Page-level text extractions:

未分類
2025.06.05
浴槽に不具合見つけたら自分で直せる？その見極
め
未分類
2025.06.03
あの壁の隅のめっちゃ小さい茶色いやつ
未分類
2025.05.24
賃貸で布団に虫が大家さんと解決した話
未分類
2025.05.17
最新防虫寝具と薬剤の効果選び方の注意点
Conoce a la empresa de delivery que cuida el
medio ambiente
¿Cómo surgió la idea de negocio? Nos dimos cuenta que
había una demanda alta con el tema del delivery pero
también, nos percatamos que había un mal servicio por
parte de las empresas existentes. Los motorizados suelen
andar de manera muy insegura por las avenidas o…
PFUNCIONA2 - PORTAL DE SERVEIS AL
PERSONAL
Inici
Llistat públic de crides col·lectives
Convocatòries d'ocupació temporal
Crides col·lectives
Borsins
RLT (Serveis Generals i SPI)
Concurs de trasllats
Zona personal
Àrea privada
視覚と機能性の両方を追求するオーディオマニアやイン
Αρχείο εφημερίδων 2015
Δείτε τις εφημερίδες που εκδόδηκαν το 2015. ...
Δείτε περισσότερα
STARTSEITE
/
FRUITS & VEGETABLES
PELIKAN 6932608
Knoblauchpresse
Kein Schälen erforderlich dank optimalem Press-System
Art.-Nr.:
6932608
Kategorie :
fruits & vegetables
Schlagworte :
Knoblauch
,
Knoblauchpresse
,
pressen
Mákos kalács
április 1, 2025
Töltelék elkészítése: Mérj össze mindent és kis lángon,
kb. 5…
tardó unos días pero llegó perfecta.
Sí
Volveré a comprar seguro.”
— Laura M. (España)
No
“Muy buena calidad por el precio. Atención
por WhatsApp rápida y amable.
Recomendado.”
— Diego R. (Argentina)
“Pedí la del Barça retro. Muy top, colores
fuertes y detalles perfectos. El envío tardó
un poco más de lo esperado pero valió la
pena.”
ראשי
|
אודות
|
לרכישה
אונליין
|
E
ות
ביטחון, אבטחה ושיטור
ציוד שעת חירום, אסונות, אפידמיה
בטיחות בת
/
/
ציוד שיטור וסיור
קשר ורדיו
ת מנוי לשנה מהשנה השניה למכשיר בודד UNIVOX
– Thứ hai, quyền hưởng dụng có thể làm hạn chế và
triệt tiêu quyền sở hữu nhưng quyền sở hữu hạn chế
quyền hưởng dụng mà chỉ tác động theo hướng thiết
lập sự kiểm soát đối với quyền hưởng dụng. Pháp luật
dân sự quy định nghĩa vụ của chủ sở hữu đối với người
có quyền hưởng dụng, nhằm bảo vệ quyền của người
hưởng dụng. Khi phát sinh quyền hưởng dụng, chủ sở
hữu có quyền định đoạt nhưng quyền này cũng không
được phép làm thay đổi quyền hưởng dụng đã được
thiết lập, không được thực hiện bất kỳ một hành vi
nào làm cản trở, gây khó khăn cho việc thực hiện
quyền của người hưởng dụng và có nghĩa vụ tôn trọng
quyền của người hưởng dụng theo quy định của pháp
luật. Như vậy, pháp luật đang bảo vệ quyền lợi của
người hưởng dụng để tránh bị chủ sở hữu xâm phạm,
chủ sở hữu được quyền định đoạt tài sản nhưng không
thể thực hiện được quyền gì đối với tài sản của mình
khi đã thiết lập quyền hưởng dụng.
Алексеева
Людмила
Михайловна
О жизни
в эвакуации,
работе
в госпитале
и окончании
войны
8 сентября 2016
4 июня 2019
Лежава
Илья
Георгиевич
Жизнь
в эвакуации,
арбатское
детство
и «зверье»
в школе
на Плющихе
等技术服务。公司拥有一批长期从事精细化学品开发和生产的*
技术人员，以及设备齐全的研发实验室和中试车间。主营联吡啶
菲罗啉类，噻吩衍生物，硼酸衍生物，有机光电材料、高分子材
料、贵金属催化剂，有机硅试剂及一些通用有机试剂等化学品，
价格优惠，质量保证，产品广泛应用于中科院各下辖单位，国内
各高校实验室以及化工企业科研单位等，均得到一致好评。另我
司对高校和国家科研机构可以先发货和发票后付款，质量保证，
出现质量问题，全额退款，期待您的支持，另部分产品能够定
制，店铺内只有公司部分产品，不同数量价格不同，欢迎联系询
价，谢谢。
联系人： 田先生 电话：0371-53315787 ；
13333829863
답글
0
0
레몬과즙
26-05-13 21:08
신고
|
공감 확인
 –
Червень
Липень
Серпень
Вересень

* TASK
Render every line of the entries as a numbered list, omitting any blank lines.

* RESULT OF THE EXERCISE
1. 未分類
2. 2025.06.05
3. 浴槽に不具合見つけたら自分で直せる？その見極
4. め
5. 未分類
6. 2025.06.03
7. あの壁の隅のめっちゃ小さい茶色いやつ
8. 未分類
9. 2025.05.24
10. 賃貸で布団に虫が大家さんと解決した話
11. 未分類
12. 2025.05.17
13. 最新防虫寝具と薬剤の効果選び方の注意点
14. Conoce a la empresa de delivery que cuida el
15. medio ambiente
16. ¿Cómo surgió la idea de negocio? Nos dimos cuenta que
17. había una demanda alta con el tema del delivery pero
18. también, nos percatamos que había un mal servicio por
19. parte de las empresas existentes. Los motorizados suelen
20. andar de manera muy insegura por las avenidas o…
21. PFUNCIONA2 - PORTAL DE SERVEIS AL
22. PERSONAL
23. Inici
24. Llistat públic de crides col·lectives
25. Convocatòries d'ocupació temporal
26. Crides col·lectives
27. Borsins
28. RLT (Serveis Generals i SPI)
29. Concurs de trasllats
30. Zona personal
31. Àrea privada
32. 視覚と機能性の両方を追求するオーディオマニアやイン
33. Αρχείο εφημερίδων 2015
34. Δείτε τις εφημερίδες που εκδόδηκαν το 2015. ...
35. Δείτε περισσότερα
36. STARTSEITE
37. /
38. FRUITS & VEGETABLES
39. PELIKAN 6932608
40. Knoblauchpresse
41. Kein Schälen erforderlich dank optimalem Press-System
42. Art.-Nr.:
43. 6932608
44. Kategorie :
45. fruits & vegetables
46. Schlagworte :
47. Knoblauch
48. ,
49. Knoblauchpresse
50. ,
51. pressen
52. Mákos kalács
53. április 1, 2025
54. Töltelék elkészítése: Mérj össze mindent és kis lángon,
55. kb. 5…
56. tardó unos días pero llegó perfecta.
57. Sí
58. Volveré a comprar seguro.”
59. — Laura M. (España)
60. No
61. “Muy buena calidad por el precio. Atención
62. por WhatsApp rápida y amable.
63. Recomendado.”
64. — Diego R. (Argentina)
65. “Pedí la del Barça retro. Muy top, colores
66. fuertes y detalles perfectos. El envío tardó
67. un poco más de lo esperado pero valió la
68. pena.”
69. ראשי
70. |
71. אודות
72. |
73. לרכישה
74. אונליין
75. |
76. E
77. ות
78. ביטחון, אבטחה ושיטור
79. ציוד שעת חירום, אסונות, אפידמיה
80. בטיחות בת
81. /
82. /
83. ציוד שיטור וסיור
84. קשר ורדיו
85. ת מנוי לשנה מהשנה השניה למכשיר בודד UNIVOX
86. – Thứ hai, quyền hưởng dụng có thể làm hạn chế và
87. triệt tiêu quyền sở hữu nhưng quyền sở hữu hạn chế
88. quyền hưởng dụng mà chỉ tác động theo hướng thiết
89. lập sự kiểm soát đối với quyền hưởng dụng. Pháp luật
90. dân sự quy định nghĩa vụ của chủ sở hữu đối với người
91. có quyền hưởng dụng, nhằm bảo vệ quyền của người
92. hưởng dụng. Khi phát sinh quyền hưởng dụng, chủ sở
93. hữu có quyền định đoạt nhưng quyền này cũng không
94. được phép làm thay đổi quyền hưởng dụng đã được
95. thiết lập, không được thực hiện bất kỳ một hành vi
96. nào làm cản trở, gây khó khăn cho việc thực hiện
97. quyền của người hưởng dụng và có nghĩa vụ tôn trọng
98. quyền của người hưởng dụng theo quy định của pháp
99. luật. Như vậy, pháp luật đang bảo vệ quyền lợi của
100. người hưởng dụng để tránh bị chủ sở hữu xâm phạm,
101. chủ sở hữu được quyền định đoạt tài sản nhưng không
102. thể thực hiện được quyền gì đối với tài sản của mình
103. khi đã thiết lập quyền hưởng dụng.
104. Алексеева
105. Людмила
106. Михайловна
107. О жизни
108. в эвакуации,
109. работе
110. в госпитале
111. и окончании
112. войны
113. 8 сентября 2016
114. 4 июня 2019
115. Лежава
116. Илья
117. Георгиевич
118. Жизнь
119. в эвакуации,
120. арбатское
121. детство
122. и «зверье»
123. в школе
124. на Плющихе
125. 等技术服务。公司拥有一批长期从事精细化学品开发和生产的*
126. 技术人员，以及设备齐全的研发实验室和中试车间。主营联吡啶
127. 菲罗啉类，噻吩衍生物，硼酸衍生物，有机光电材料、高分子材
128. 料、贵金属催化剂，有机硅试剂及一些通用有机试剂等化学品，
129. 价格优惠，质量保证，产品广泛应用于中科院各下辖单位，国内
130. 各高校实验室以及化工企业科研单位等，均得到一致好评。另我
131. 司对高校和国家科研机构可以先发货和发票后付款，质量保证，
132. 出现质量问题，全额退款，期待您的支持，另部分产品能够定
133. 制，店铺内只有公司部分产品，不同数量价格不同，欢迎联系询
134. 价，谢谢。
135. 联系人： 田先生 电话：0371-53315787 ；
136. 13333829863
137. 답글
138. 0
139. 0
140. 레몬과즙
141. 26-05-13 21:08
142. 신고
143. |
144. 공감 확인
145.  –
146. Червень
147. Липень
148. Серпень
149. Вересень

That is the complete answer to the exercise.